→ **Short exercise 1**: Name every type of resin mentioned in the boatbuilding text.
→ **Short exercise 2**: According to the boatbuilding text, which plywood is the industry standard?

For epoxy, I always use West System and find it to be really user friendly and the highest quality. BS100 FCS certified plywood is the industry standard. Non marine grade will have more voids in the glue and will therefore not be as strong as the marine grade equivalent. You are putting time and money into a build: cutting corners with materials should not be acceptable.

Stitch and glue boatbuilding should always use epoxy resin for the fillets and fibreglassing. There are other types of resin available such as polyester and vinyl ester but these are not strong enough. Using them could compromise the strength of your boat. Designers usually issue a bill of materials for each design, this should always be followed.

Care should always be taken when using epoxy resin as it can cause sensitivity. You should always wear gloves and avoid exposure to the skin. Ideally, wear overalls or at least long sleeves and trousers. The dust can cause problems too; when sanding, always cover up and use a respirator. People who are regularly exposed can suddenly react, so prevention is key.

A Stem Dinghy with a centre line and spirit level to check the alignment is correct. The Stem Dinghy is based on a design by Selway Fisher and the kit is manufactured by Fyne Boat Kits

Building a boat from a kit is a great way to get straight into the fun part of the build, the assembly. Using good quality tools and materials means the process will be smoother with less chance for things to go wrong. Using high quality materials mean your craft will last for a long time.

How to build a boat: Common problems and how to solve them

You can buy the best kit on the market, made using the best quality materials and things can still go wrong if you don’t know how to build a boat properly. The simple nature of stitch and glue boatbuilding means that should the worst happen, and you run into a problem you can fix it!

→ **Listing**:
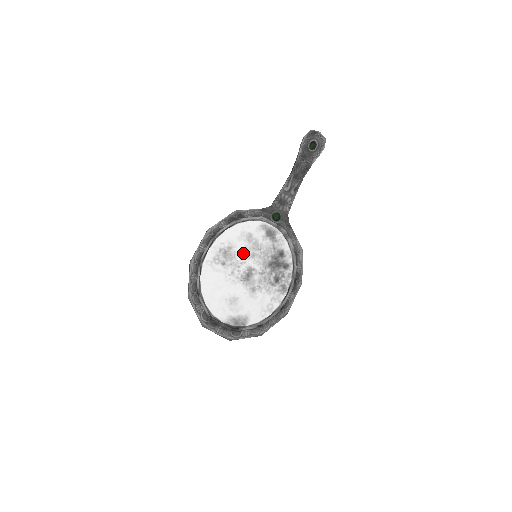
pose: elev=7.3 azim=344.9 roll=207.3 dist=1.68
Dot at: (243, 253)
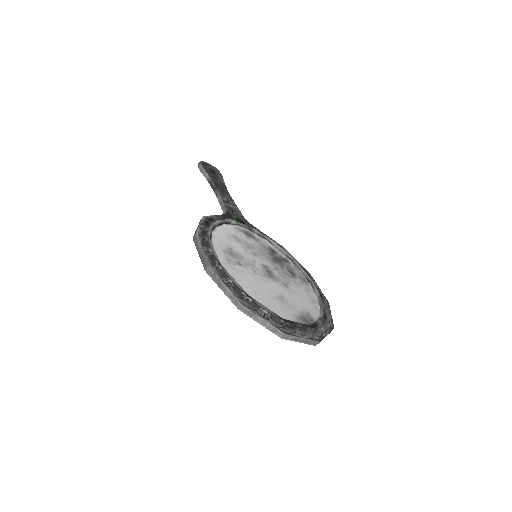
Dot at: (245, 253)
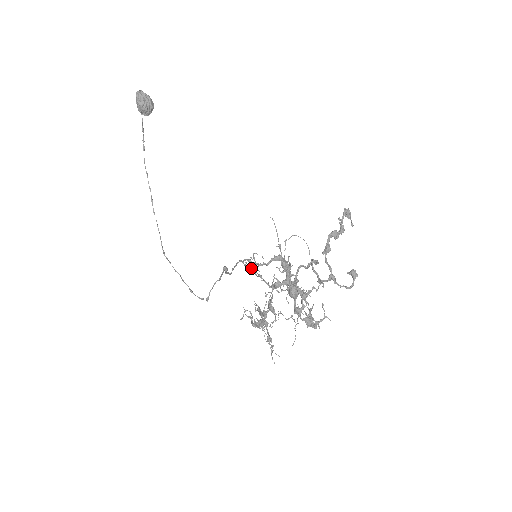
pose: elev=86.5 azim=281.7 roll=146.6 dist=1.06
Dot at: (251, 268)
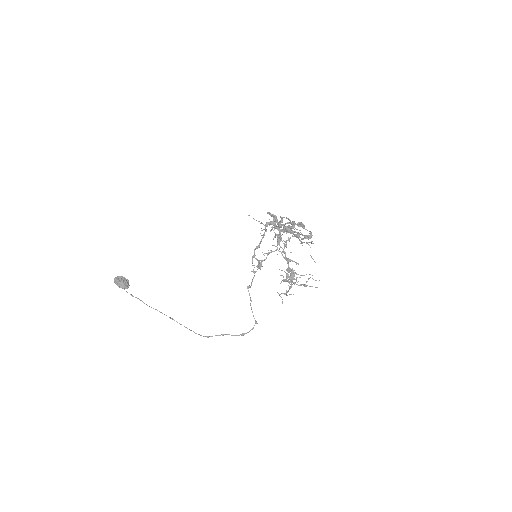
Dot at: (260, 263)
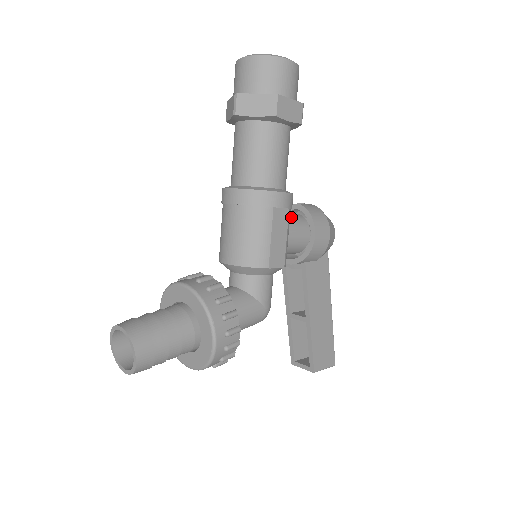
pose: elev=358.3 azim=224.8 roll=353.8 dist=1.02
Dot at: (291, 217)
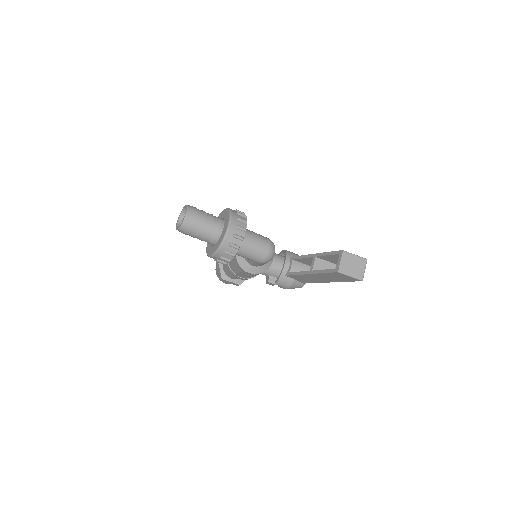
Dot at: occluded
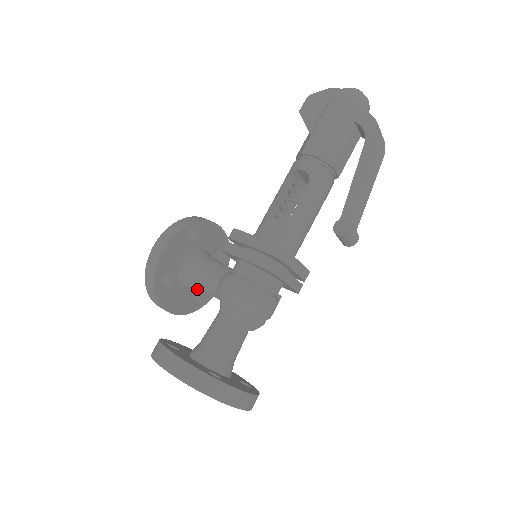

...

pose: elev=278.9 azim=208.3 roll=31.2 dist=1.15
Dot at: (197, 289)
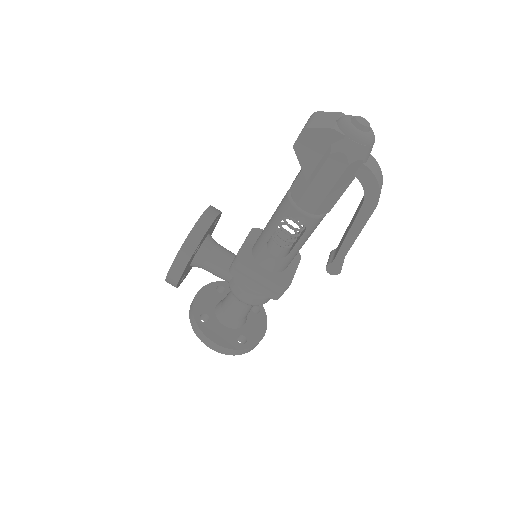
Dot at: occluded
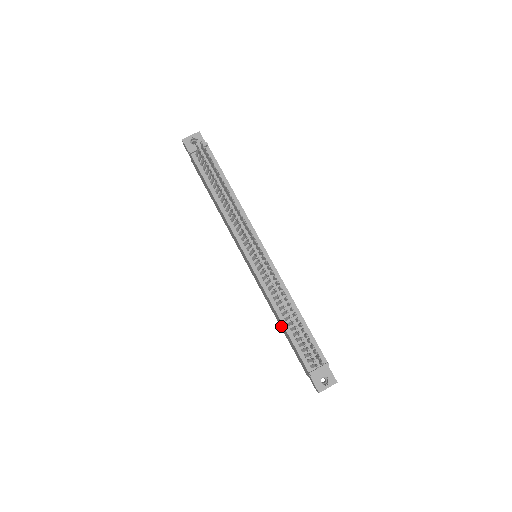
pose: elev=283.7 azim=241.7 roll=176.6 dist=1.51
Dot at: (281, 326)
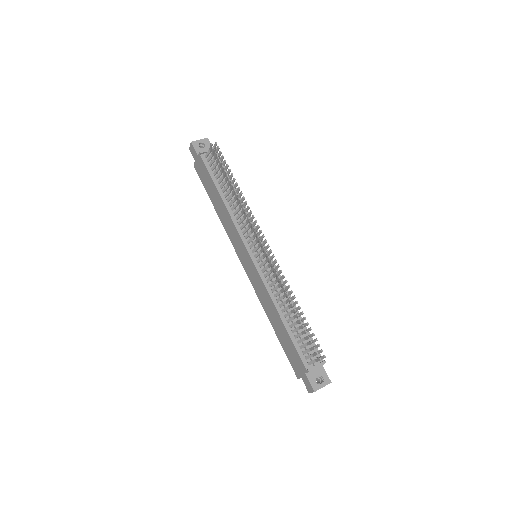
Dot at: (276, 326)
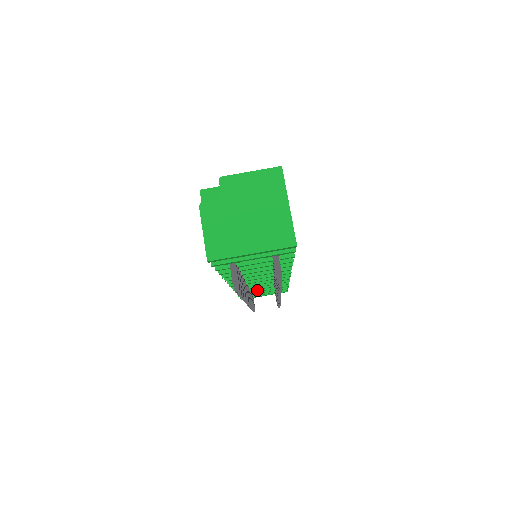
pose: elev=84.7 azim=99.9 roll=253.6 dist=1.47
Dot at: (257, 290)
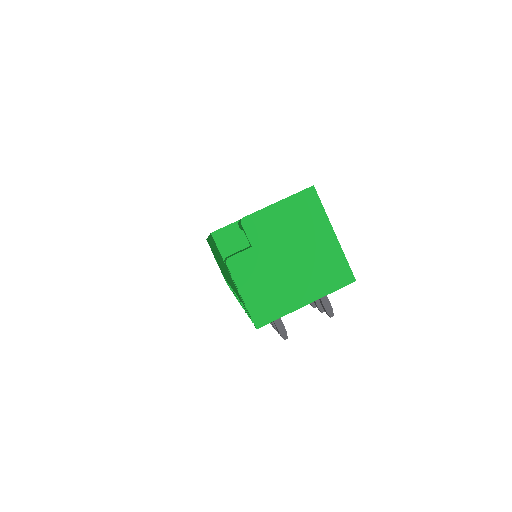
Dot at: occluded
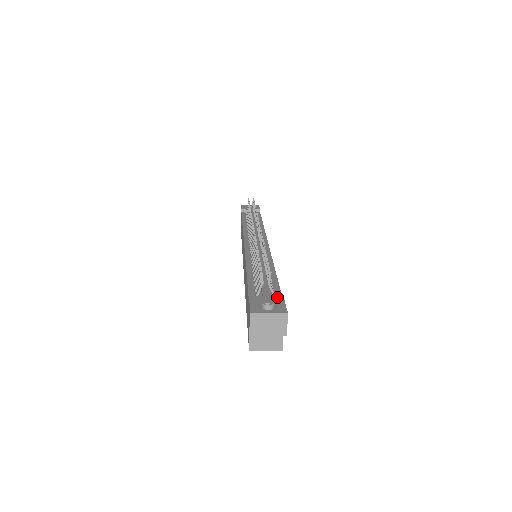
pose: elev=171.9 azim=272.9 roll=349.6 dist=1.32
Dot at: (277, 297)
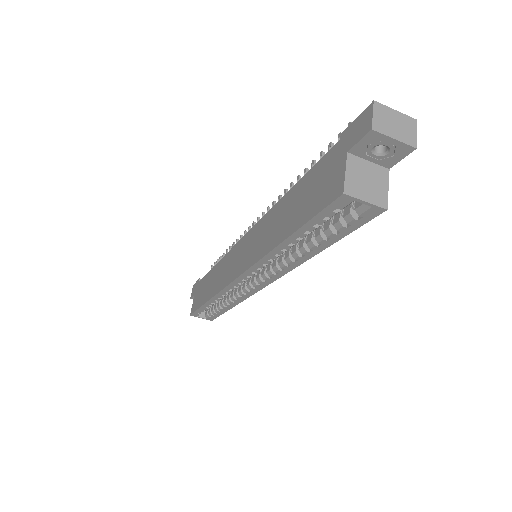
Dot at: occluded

→ **Task output 1**: Epoxy, polyester, vinyl ester

→ **Task output 2**: BS100 FCS certified plywood